### Directive
Repeat the records below verbatim, and do not copy their pictures.

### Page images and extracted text
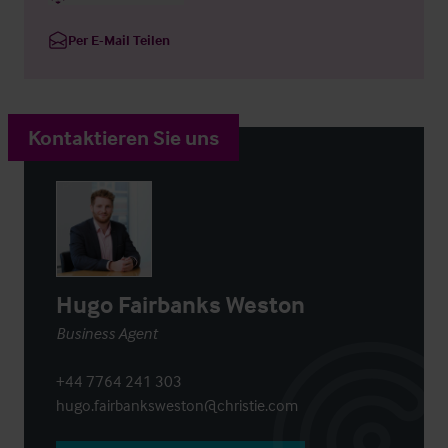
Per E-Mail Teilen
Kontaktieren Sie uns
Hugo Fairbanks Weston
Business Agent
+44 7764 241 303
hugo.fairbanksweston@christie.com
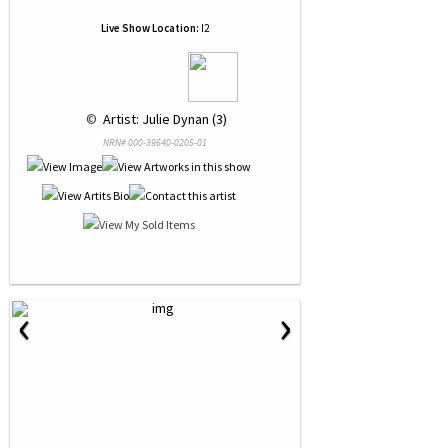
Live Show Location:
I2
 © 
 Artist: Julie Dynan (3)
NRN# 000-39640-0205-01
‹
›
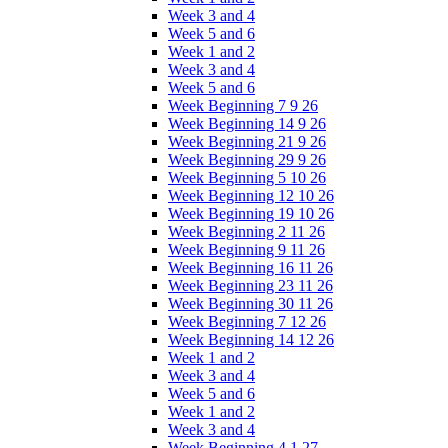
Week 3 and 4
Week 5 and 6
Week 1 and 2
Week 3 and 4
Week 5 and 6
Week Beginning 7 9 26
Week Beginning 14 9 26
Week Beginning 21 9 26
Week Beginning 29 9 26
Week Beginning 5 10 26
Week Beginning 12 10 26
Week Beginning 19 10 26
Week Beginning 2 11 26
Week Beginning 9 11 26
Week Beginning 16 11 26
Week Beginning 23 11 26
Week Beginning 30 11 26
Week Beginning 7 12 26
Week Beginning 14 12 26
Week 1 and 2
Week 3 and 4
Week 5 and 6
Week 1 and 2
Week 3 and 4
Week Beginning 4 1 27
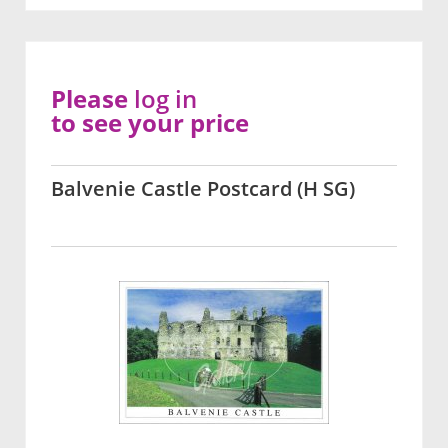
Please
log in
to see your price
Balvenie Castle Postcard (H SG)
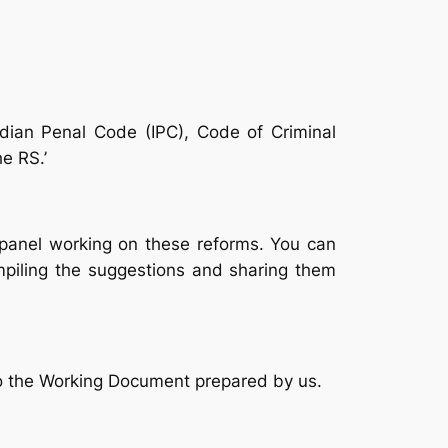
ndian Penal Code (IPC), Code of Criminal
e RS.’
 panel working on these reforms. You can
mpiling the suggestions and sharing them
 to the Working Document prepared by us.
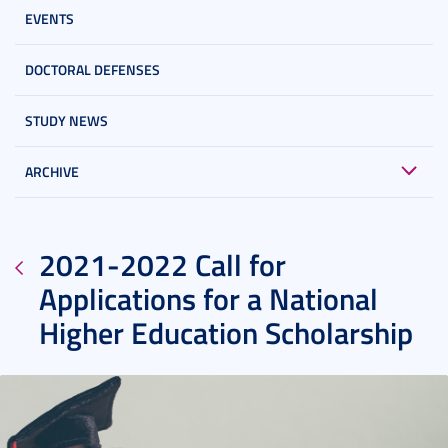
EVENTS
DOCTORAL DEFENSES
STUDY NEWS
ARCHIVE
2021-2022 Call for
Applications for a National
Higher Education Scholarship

### Answer area
Per E-Mail Teilen
Kontaktieren Sie uns
Hugo Fairbanks Weston
Business Agent
+44 7764 241 303
hugo.fairbanksweston@christie.com
Live Show Location:
I2
 © 
 Artist: Julie Dynan (3)
NRN# 000-39640-0205-01
‹
›
Week 3 and 4
Week 5 and 6
Week 1 and 2
Week 3 and 4
Week 5 and 6
Week Beginning 7 9 26
Week Beginning 14 9 26
Week Beginning 21 9 26
Week Beginning 29 9 26
Week Beginning 5 10 26
Week Beginning 12 10 26
Week Beginning 19 10 26
Week Beginning 2 11 26
Week Beginning 9 11 26
Week Beginning 16 11 26
Week Beginning 23 11 26
Week Beginning 30 11 26
Week Beginning 7 12 26
Week Beginning 14 12 26
Week 1 and 2
Week 3 and 4
Week 5 and 6
Week 1 and 2
Week 3 and 4
Week Beginning 4 1 27
Please
log in
to see your price
Balvenie Castle Postcard (H SG)
ndian Penal Code (IPC), Code of Criminal
e RS.’
 panel working on these reforms. You can
mpiling the suggestions and sharing them
 to the Working Document prepared by us.
EVENTS
DOCTORAL DEFENSES
STUDY NEWS
ARCHIVE
2021-2022 Call for
Applications for a National
Higher Education Scholarship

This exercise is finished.